The oldest yews persist in churchyards where they enjoyed particular protection by connection with the church. In places, religious ceremonies were even held inside the gaping heart of an ancient yew. The yew tree at the Chapel of St Anne (La Haye-de-Routot) in Normandy has even been formalised by the provision of a door into the abundant hollow beyond.
It has been suggested that the Sacred Tree at the Temple at Uppsala was a yew tree, and scholars now believe the legendary Norse Yggdrasill was a Yew and that references to ‘ash’ were a mistranslation (an alternative Old Norse name for the yew in was the Needle Ash). Ancient sources also refer to the tree as ‘evergreen’ which a yew is but an ash is not. Intriguingly, Odin supposedly had a revelation after hanging from Yggdrasill for nine days. Maybe the wisdom of the runes came from a taxine hallucination and not the gods!
Yew timber is the hardest of the softwoods, but has high elasticity making it perfect for bows. The longbow, developed in northern Europe was the basis of medieval war tactics and the best longbows were carved from yew timber. The oldest was radiocarbon dated from between 4000BCand3600BC. The bows are constructed so that the strong heartwood is on the inside of the bow with the elastic sapwood on the outside.
Yew is knotty and twisted and challenging to make something as straight as a bow. Much of a yew trunk would be discarded in the creation of one bow. This led to the extirpation of yews across northern Europe (to feed the demand in Britain) in the 500 years after the Norman invasion of Britain. By the 17th century, there were no more mature yews to be had and focus was now shifting to guns anyhow. Yews were able to recover a little.
The yew was greatly prized amongst medieval, renaissance and baroque luthiers for lutemaking, too. I was lucky enough to bring home a carved yew druid from my Welsh adventure and the wood is so beautiful—a mix of honey and chestnut colours—it would have made a sonorous and gorgeous musical instrument.

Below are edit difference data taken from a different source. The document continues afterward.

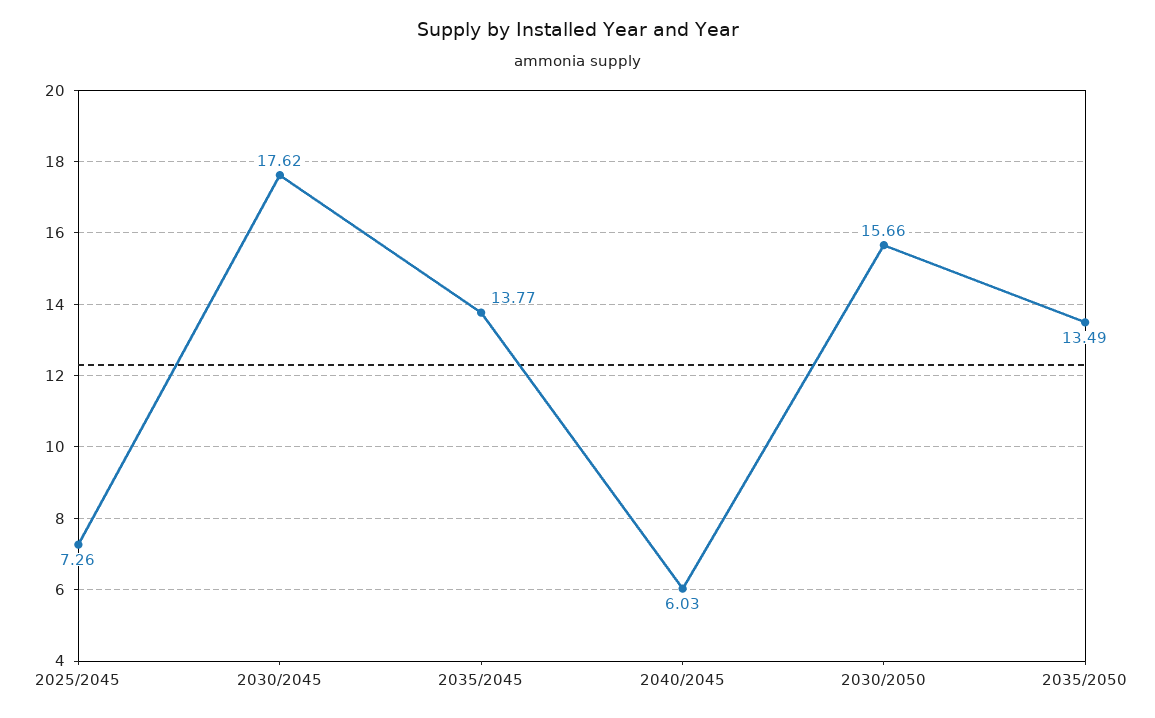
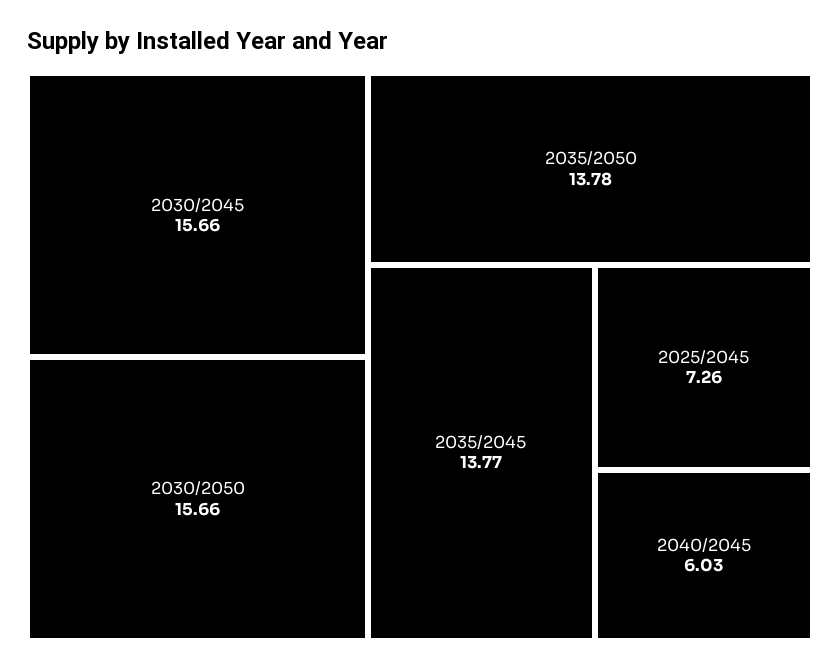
  {
    "2025/2045": 7.26,
-   "2030/2045": 17.62,
+   "2030/2045": 15.66,
    "2035/2045": 13.77,
    "2040/2045": 6.03,
    "2030/2050": 15.66,
-   "2035/2050": 13.49
+   "2035/2050": 13.78
  }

Parts of the yew bark have been discovered to be effective anti-cancer compounds and it is used in the Central Himalayas as a treatment for breast and ovarian cancer, particularly. So much so that the Asian sub-species of yew is now on the threatened species list because traditional harvesting techniques required the death of the tree. Happily for the Himalayan yew, scientists have synthesised a much more effective chemo drug from the yews leaves instead of the old timber and bark, which might help slow the rampant over-harvesting of yews for pharmaceutical purposes if handled responsibly.
Finally, I visited the Llandudno workshop of chainsaw artist Dave King and brought home my own yew memory–a gorgeous druid carved from a yew that was felled for housing development (Dave uses fallen timber and purchases a lot of it from landfill). Dave estimated the yew he hauled home on a massive truck was 2000 years old before some developer bowled it over to put up a shopping centre or housing estate. He’d already made hundreds of pieces from it including the two dragons below and dozens of druids like mine.
Some of Dave’s other works on the day I visited, below. Both dragons are made of yew. The biggest was destined for a primary school. If I didn’t have to get on a plane a few days later I TOTALLY would have purchased the dragon on the right. And check out the massive one further down below–Dave made for the National Trust to sit up in the mountains where the legend of Dinas Emrys reigns.
So there yew go… everything yew never knew yew needed to know about the yew Gorgeous alive, gorgeous immortalised in art. And a fantastic part of my journey through Wales.